Supplied material section start

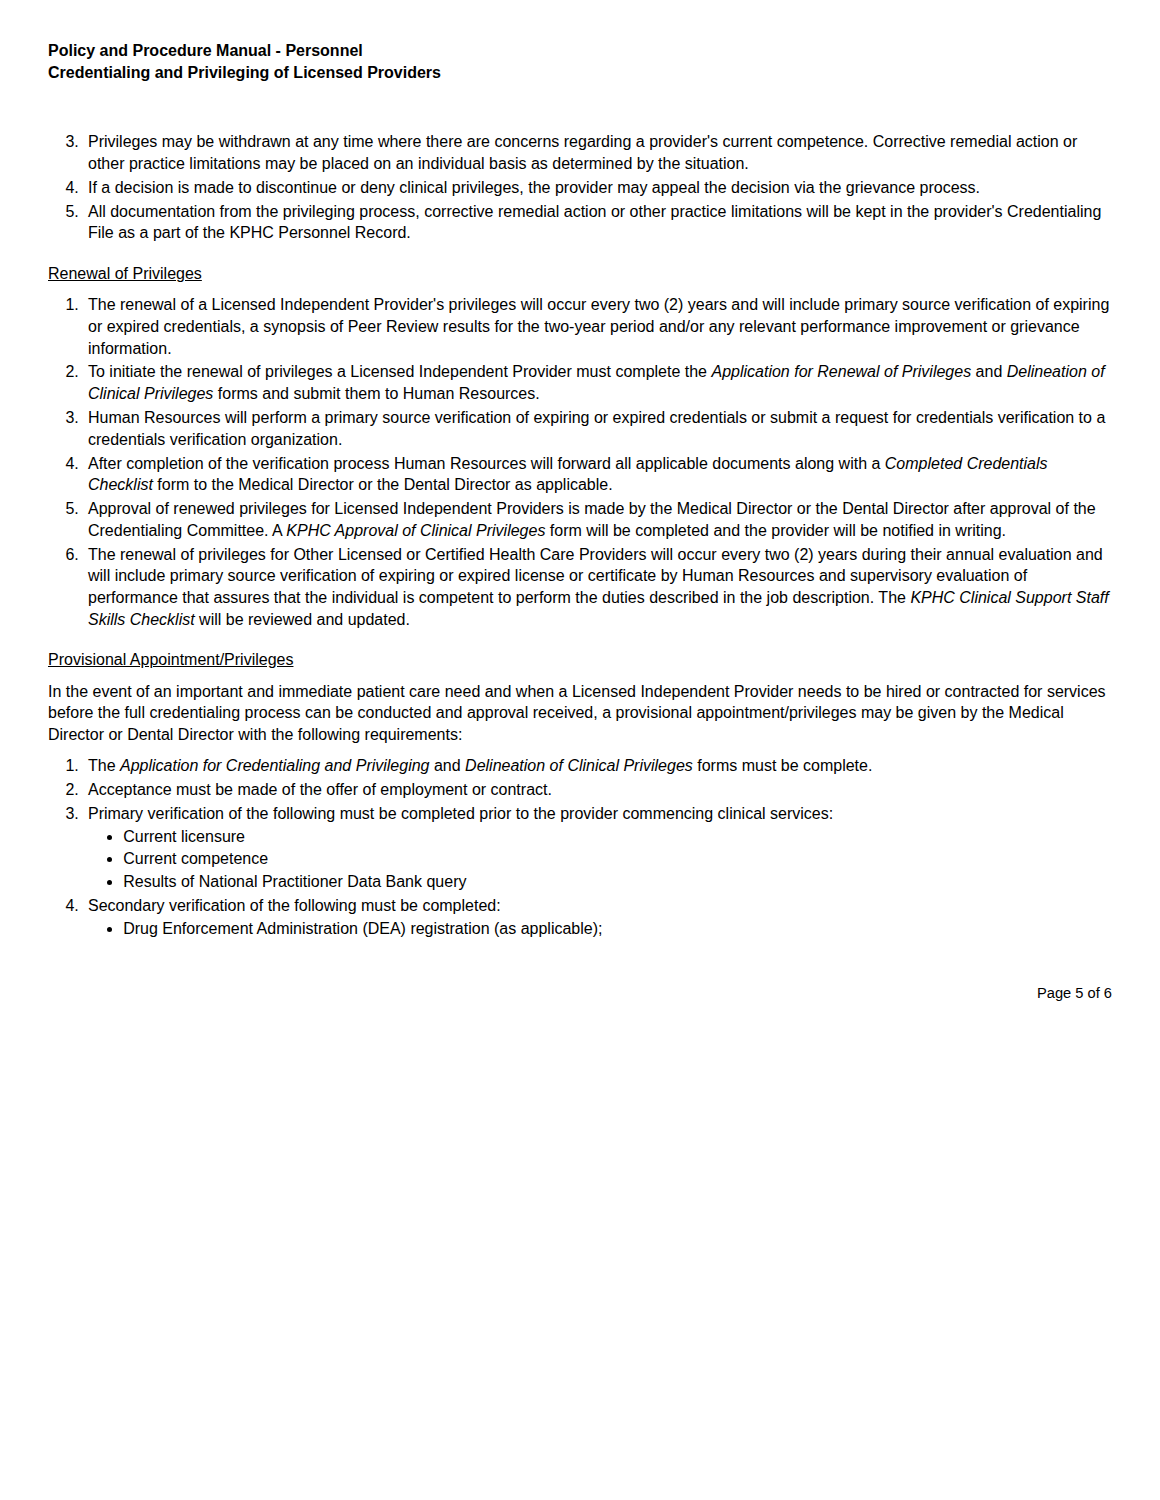Policy and Procedure Manual - Personnel
Credentialing and Privileging of Licensed Providers
Privileges may be withdrawn at any time where there are concerns regarding a provider's current competence. Corrective remedial action or other practice limitations may be placed on an individual basis as determined by the situation.
If a decision is made to discontinue or deny clinical privileges, the provider may appeal the decision via the grievance process.
All documentation from the privileging process, corrective remedial action or other practice limitations will be kept in the provider's Credentialing File as a part of the KPHC Personnel Record.
Renewal of Privileges
The renewal of a Licensed Independent Provider's privileges will occur every two (2) years and will include primary source verification of expiring or expired credentials, a synopsis of Peer Review results for the two-year period and/or any relevant performance improvement or grievance information.
To initiate the renewal of privileges a Licensed Independent Provider must complete the Application for Renewal of Privileges and Delineation of Clinical Privileges forms and submit them to Human Resources.
Human Resources will perform a primary source verification of expiring or expired credentials or submit a request for credentials verification to a credentials verification organization.
After completion of the verification process Human Resources will forward all applicable documents along with a Completed Credentials Checklist form to the Medical Director or the Dental Director as applicable.
Approval of renewed privileges for Licensed Independent Providers is made by the Medical Director or the Dental Director after approval of the Credentialing Committee. A KPHC Approval of Clinical Privileges form will be completed and the provider will be notified in writing.
The renewal of privileges for Other Licensed or Certified Health Care Providers will occur every two (2) years during their annual evaluation and will include primary source verification of expiring or expired license or certificate by Human Resources and supervisory evaluation of performance that assures that the individual is competent to perform the duties described in the job description. The KPHC Clinical Support Staff Skills Checklist will be reviewed and updated.
Provisional Appointment/Privileges
In the event of an important and immediate patient care need and when a Licensed Independent Provider needs to be hired or contracted for services before the full credentialing process can be conducted and approval received, a provisional appointment/privileges may be given by the Medical Director or Dental Director with the following requirements:
The Application for Credentialing and Privileging and Delineation of Clinical Privileges forms must be complete.
Acceptance must be made of the offer of employment or contract.
Primary verification of the following must be completed prior to the provider commencing clinical services:
Current licensure
Current competence
Results of National Practitioner Data Bank query
Secondary verification of the following must be completed:
Drug Enforcement Administration (DEA) registration (as applicable);
Page 5 of 6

Supplied material section end

Exercise prompt :: Write the data above out exactly. Leave out any pictures.

Output below ::
Policy and Procedure Manual - Personnel
Credentialing and Privileging of Licensed Providers
Privileges may be withdrawn at any time where there are concerns regarding a provider's current competence. Corrective remedial action or other practice limitations may be placed on an individual basis as determined by the situation.
If a decision is made to discontinue or deny clinical privileges, the provider may appeal the decision via the grievance process.
All documentation from the privileging process, corrective remedial action or other practice limitations will be kept in the provider's Credentialing File as a part of the KPHC Personnel Record.
Renewal of Privileges
The renewal of a Licensed Independent Provider's privileges will occur every two (2) years and will include primary source verification of expiring or expired credentials, a synopsis of Peer Review results for the two-year period and/or any relevant performance improvement or grievance information.
To initiate the renewal of privileges a Licensed Independent Provider must complete the Application for Renewal of Privileges and Delineation of Clinical Privileges forms and submit them to Human Resources.
Human Resources will perform a primary source verification of expiring or expired credentials or submit a request for credentials verification to a credentials verification organization.
After completion of the verification process Human Resources will forward all applicable documents along with a Completed Credentials Checklist form to the Medical Director or the Dental Director as applicable.
Approval of renewed privileges for Licensed Independent Providers is made by the Medical Director or the Dental Director after approval of the Credentialing Committee. A KPHC Approval of Clinical Privileges form will be completed and the provider will be notified in writing.
The renewal of privileges for Other Licensed or Certified Health Care Providers will occur every two (2) years during their annual evaluation and will include primary source verification of expiring or expired license or certificate by Human Resources and supervisory evaluation of performance that assures that the individual is competent to perform the duties described in the job description. The KPHC Clinical Support Staff Skills Checklist will be reviewed and updated.
Provisional Appointment/Privileges
In the event of an important and immediate patient care need and when a Licensed Independent Provider needs to be hired or contracted for services before the full credentialing process can be conducted and approval received, a provisional appointment/privileges may be given by the Medical Director or Dental Director with the following requirements:
The Application for Credentialing and Privileging and Delineation of Clinical Privileges forms must be complete.
Acceptance must be made of the offer of employment or contract.
Primary verification of the following must be completed prior to the provider commencing clinical services:
Current licensure
Current competence
Results of National Practitioner Data Bank query
Secondary verification of the following must be completed:
Drug Enforcement Administration (DEA) registration (as applicable);
Page 5 of 6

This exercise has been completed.